Flynn made that start pay off, as he ended up signing a three-year deal worth $19 million, with $10 million of that guaranteed with the Seattle Seahawks this year.
Ironically, Flynn was beaten out for the starting quarterback job in Seattle by rookie Russell Wilson, formerly of the Wisconsin Badgers.
Lynn Dickey had himself a few very good single-game performances with the Packers. In fact, Dickey threw five touchdown passes twice, once against the Saints in 1981, and once against the Oilers in 1983.
Dickey's best game may have been in the postseason however, as he threw for four touchdown and 260 yards in a 41-16 blowout of the St. Louis Cardinals at Lambeau Field in the 1982 postseason.
He followed that up by throwing for 332 yards against the Cowboys the next week, but he also threw a key interception that was returned for a touchdown in the 37-26 loss in Dallas.
Dickey is fourth in franchise history with 133 touchdown passes, behind Brett Favre (442), Bart Starr (152) and Aaron Rodgers (148).

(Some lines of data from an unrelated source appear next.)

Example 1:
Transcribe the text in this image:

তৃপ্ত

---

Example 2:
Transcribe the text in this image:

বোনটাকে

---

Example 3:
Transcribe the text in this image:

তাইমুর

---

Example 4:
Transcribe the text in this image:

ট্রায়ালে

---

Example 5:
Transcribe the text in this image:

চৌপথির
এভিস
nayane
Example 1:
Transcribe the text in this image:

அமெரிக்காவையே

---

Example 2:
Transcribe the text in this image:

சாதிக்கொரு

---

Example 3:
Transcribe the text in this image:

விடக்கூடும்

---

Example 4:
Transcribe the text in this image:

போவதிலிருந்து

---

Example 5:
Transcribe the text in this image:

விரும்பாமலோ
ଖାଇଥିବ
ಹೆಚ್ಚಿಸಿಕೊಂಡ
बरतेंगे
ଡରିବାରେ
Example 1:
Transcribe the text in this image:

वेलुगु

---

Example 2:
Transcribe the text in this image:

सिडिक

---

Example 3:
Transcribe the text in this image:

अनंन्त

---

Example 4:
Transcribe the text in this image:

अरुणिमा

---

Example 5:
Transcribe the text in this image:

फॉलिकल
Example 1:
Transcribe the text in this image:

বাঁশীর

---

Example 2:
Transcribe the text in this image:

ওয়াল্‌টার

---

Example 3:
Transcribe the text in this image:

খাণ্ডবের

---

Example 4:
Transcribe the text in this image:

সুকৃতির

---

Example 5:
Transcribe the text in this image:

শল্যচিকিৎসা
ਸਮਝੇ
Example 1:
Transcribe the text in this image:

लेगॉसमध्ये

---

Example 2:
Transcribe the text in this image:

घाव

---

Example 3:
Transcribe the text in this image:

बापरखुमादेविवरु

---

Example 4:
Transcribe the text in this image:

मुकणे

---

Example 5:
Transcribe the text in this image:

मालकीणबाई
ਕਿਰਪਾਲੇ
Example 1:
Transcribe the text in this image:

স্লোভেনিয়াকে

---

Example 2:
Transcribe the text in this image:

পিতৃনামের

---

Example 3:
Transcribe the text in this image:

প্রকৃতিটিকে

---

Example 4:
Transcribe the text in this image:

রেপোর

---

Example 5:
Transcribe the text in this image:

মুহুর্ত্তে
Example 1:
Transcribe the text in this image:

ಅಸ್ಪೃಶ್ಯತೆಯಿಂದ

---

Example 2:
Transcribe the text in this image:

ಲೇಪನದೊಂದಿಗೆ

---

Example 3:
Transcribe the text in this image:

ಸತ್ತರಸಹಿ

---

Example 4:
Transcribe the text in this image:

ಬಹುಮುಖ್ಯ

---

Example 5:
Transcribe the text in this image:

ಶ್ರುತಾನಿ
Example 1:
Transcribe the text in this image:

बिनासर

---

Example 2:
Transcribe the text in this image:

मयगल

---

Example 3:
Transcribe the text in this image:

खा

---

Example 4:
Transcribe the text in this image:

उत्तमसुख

If Don Horn could have played every game like it was the last game of the season, who knows how many records he would have broken as a Green Bay quarterback.
First, in 1968, Horn's second year with the Packers, Zeke Bratkowski got the start at quarterback in the last game of the season against the Bears in Chicago. However, Bratkowski was injured in the game and Horn came to the rescue.
Horn rallied the Packers and threw two touchdown passes as the Packers beat the Bears 28-27. Horn also had a 142.4 quarterback rating that day.
But that was nothing.
The following year, also on the last day of the season, Horn got the start against the St. Louis Cardinals at Lambeau Field. Horn delivered again that day, throwing for 410 yards and five touchdown passes in a 45-28 victory by the Packers.
Last, but certainly not least, are the exploits of Bart Starr. Starr was what you would call a "money" quarterback. The bigger the game, the better he played.
Starr led the Packers to five NFL championships in seven years, including the first two Super Bowls, in which Starr was named MVP in each game.
Starr also won three passing titles (1962, 1964 and 1966).
Obviously, Starr was outstanding in the two Super Bowl victories, but his best game preceded the first Super Bowl.
It was the 1966 NFL Championship Game against the Dallas Cowboys. The winner of that game would go on to Super Bowl I.
In that game, Starr threw for 304 yards, four touchdown passes and no interceptions.
1966 was a special season for Starr, as he was not only the MVP of Super Bowl I, but also the NFL's MVP that year as well.
Starr was 9-1 for his career in the postseason, and threw 15 touchdown passes against three little picks. Like I said, Starr was a "money" quarterback. He was also a winner.